Nanocatalysis inspired by Enzymatic Cofactors

Fig. 1 : UHV chamber equipped with standard sample preparation utilities and analysis instrumentation such as a low temperature scanning tunneling microscope, an Auger spectrometer, low energy electron optics and a quadrupole mass spectrometer.

Catalytic reactions are of crucial importance in everyday life. While industrial processes are mostly optimized at high temperatures and pressures, nature provides a variety of catalysts which work under ambient conditions. Inspired by such biological catalytic reactions, our goal is to understand their reaction pathways on an atomic level.

The ammonia synthesis in plants serves as a prominent example of nature efficiency and perfection of catalytic reactions. The active centre (enzymatic cofactor) for this reaction is a metal-sulfide cluster. Recent density functional calculations have shown that, adsorbed on these clusters, nitrogen molecules can be reduced in consecutive steps by protons and electrons from the cell environment without dissociation of the molecule itself.

In order to experimentally study such reactions, we first have to create model catalysts which sufficiently resemble the catalytically active centres in the cells of the plants. Therefore, small metal clusters arranged on a superstructured oxide films yield a promising environment to investigate the catalytic process.

The templates structure will be characterized by low-energy electron diffraction (LEED), Auger electron spectroscopy (AES), and scanning tunnelling microscopy (STM). After adsorption of nitrogen and hydrogen bonding sites, binding energies and intermediate reaction products will be investigated by inelastic tunnelling spectroscopy and thermal desorption spectroscopy.

● **WORK TASK**:
In the nanocatalysis text, what serves as the active centre for ammonia synthesis in plants? This listing comes from a separate source.

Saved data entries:
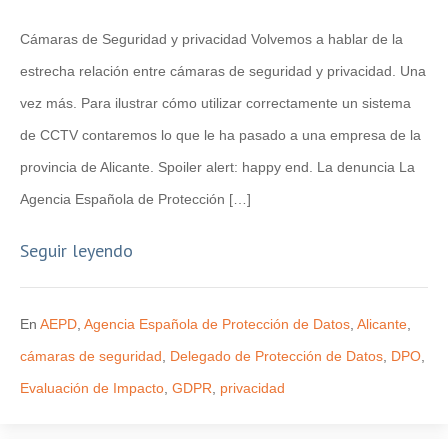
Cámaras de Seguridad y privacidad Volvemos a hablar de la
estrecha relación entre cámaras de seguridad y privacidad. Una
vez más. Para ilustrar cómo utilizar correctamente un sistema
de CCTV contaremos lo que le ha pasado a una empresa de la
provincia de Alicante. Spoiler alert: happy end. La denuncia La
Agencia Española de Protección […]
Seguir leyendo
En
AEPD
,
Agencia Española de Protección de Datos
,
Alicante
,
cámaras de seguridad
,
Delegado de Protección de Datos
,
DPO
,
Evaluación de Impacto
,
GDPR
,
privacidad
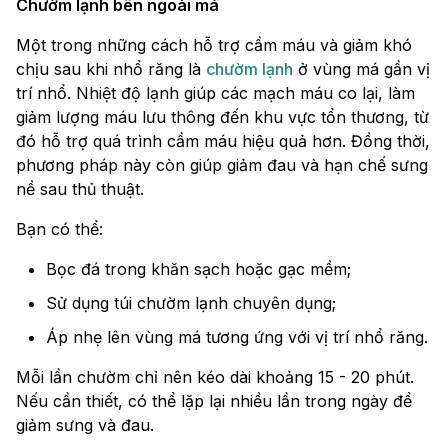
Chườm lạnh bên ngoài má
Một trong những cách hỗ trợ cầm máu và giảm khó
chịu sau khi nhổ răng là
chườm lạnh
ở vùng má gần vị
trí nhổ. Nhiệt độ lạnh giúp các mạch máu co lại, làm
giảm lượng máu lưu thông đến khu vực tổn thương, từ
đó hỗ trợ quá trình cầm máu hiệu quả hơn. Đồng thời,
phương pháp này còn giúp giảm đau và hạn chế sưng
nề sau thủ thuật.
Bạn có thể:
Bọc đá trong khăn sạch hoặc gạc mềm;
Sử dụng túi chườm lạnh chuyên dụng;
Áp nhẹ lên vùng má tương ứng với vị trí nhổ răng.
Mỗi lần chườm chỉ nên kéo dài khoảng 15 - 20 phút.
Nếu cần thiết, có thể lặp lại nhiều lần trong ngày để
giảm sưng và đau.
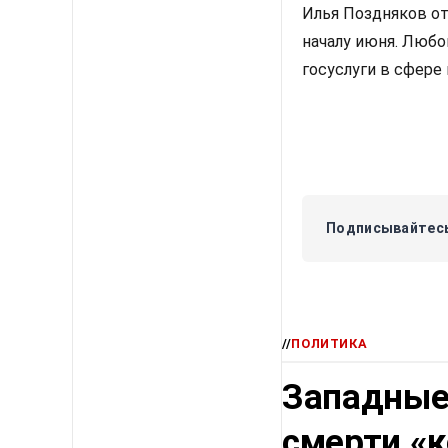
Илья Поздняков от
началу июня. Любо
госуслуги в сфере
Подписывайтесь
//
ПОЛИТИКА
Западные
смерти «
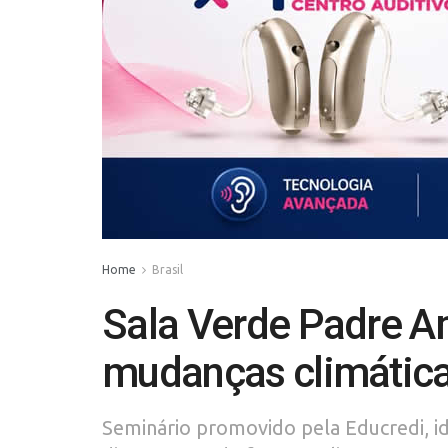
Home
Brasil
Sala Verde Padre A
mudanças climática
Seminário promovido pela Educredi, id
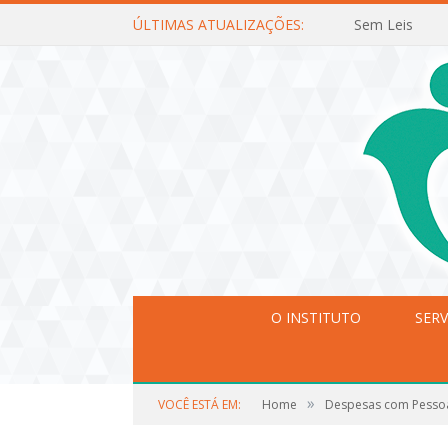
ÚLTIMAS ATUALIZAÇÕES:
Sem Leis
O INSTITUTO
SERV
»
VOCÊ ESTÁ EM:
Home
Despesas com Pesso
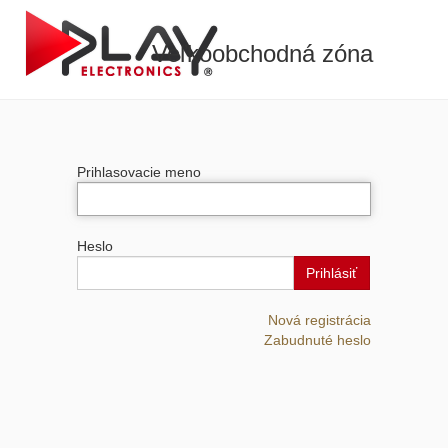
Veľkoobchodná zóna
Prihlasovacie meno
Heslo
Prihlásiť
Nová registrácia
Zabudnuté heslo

● **RESPONSE TO THIS EXERCISE**:
A metal-sulfide cluster.